People affected by WS are supported by multiple organizations, including the Canadian Association for Williams Syndrome and the Williams Syndrome Registry.

==Epidemiology==
Williams syndrome has historically been estimated to occur in roughly one in every 20,000 live births, but more recent epidemiological studies have placed the occurrence rate at closer to one in every 7,500 live births, a significantly larger prevalence. As increasing evidence suggests WS is more common than originally noted (about 6% of all genetic cases of developmental disability), researchers have begun to hypothesize a previous underdiagnosis of the syndrome. One suggested factor in the increase in epidemiological prevalence estimates is that a substantial minority of individuals with the genetic markers of WS lack the characteristic facial features or the diminished intelligence considered to be diagnostic of the syndrome, and often are not immediately recognized as having the syndrome.

==History==
Williams syndrome was first described by J. C. P. Williams and his colleagues, who wrote in 1961 of four patients with supravalvular aortic stenosis, mental disability, and facial features including a broad forehead, large chin, low-set, "drooping" cheeks, widely spaced eyes, and wide-set mouth. A year after this report, German physician A. J. Beuren described three new patients with the same presentation. This led to the syndrome's full original name, Williams–Beuren syndrome, which is still used in some medical publications. From 1964 to 1975, small research reports broadened medical knowledge of this syndrome's cardiovascular problems. Then in 1975, K. Jones and D. Smith produced a large-scale report on numerous patients with WS, ranging in age from infancy to adulthood, and described the behavioral and observable physical symptoms in greater detail than previously recorded.

==Society and culture==
The adjective "elfin" may have originated to describe the facial features of people with WS; before its scientific cause was understood, people believed that individuals with the syndrome, who have exceptionally charming and kind personalities, had extraordinary, even magical, powers. This has been conjecturally proposed to be the origin of the folklore of elves, fairies, and other forms of the 'good people' or 'wee folk' present in English folklore.

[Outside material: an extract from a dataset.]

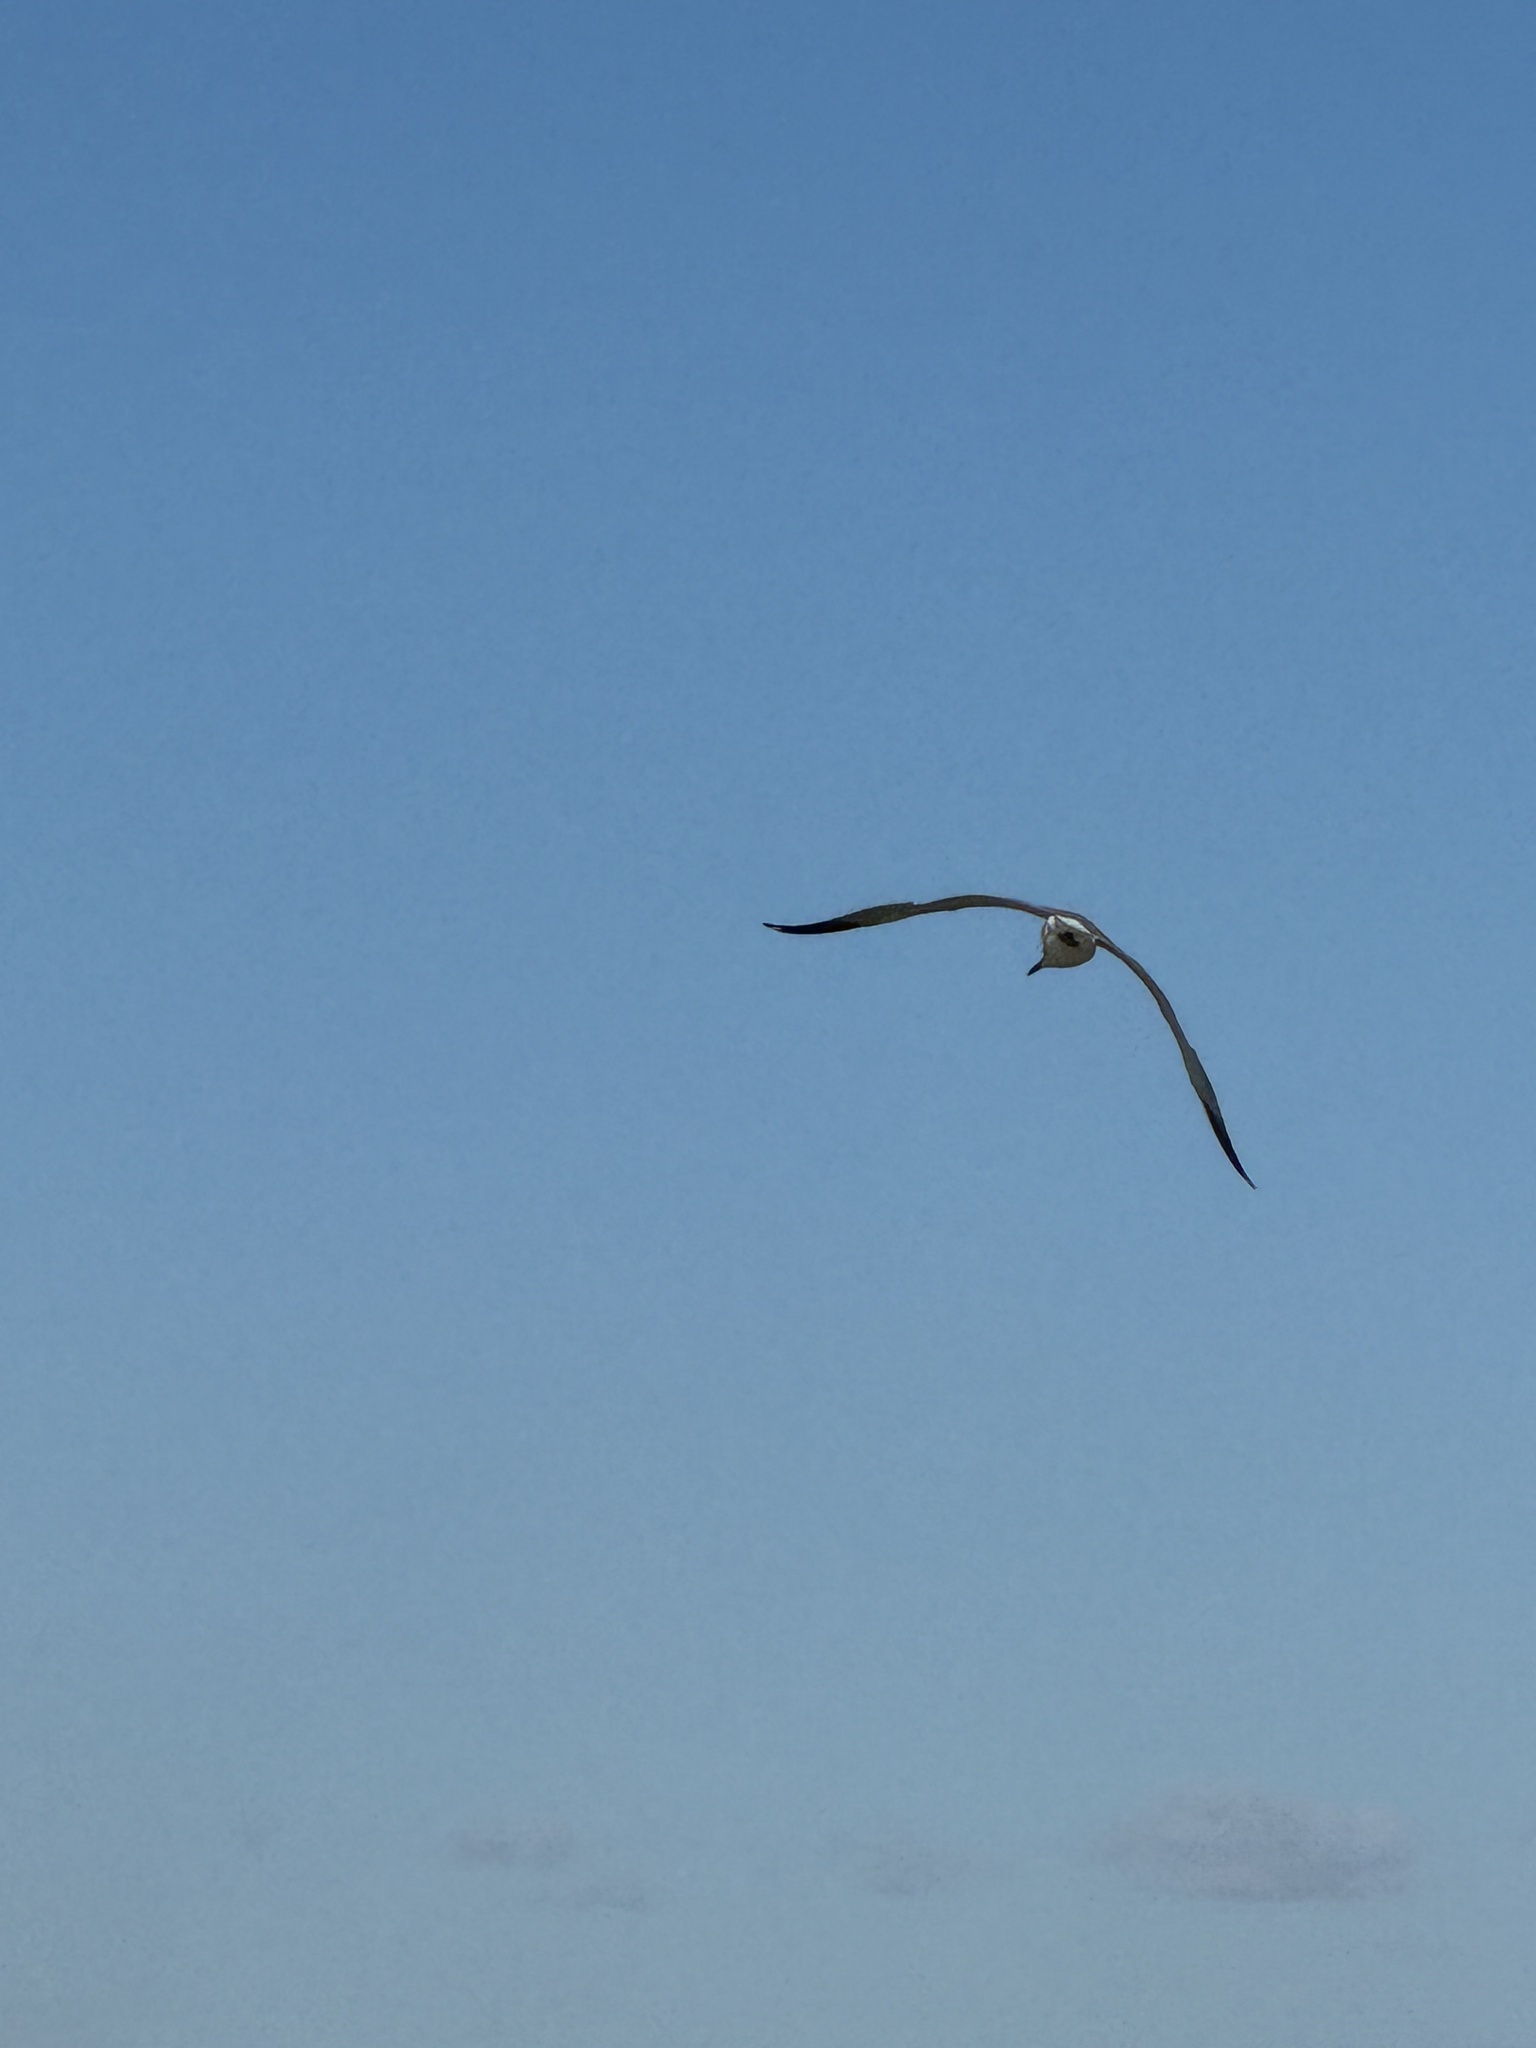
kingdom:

In a review of the symptoms and features of the syndrome, Laskari, Smith, and Graham emphasized that many family members of individuals with WS reject use of terminology such as "elfin", as well as descriptions of social symptoms as "cocktail party syndrome". Physicians, family members of individuals with WS syndrome, and WS associations alike have called for the curtailment of such terms.

One notable person with the syndrome is Gabrielle Marion-Rivard, a Canadian actress and singer who won the Canadian Screen Award for Best Actress in 2014 for her performance in the film Gabrielle. Another is Jeremy Vest, member of the How's Your News? team, featured in the US-based TV series and film of the same name.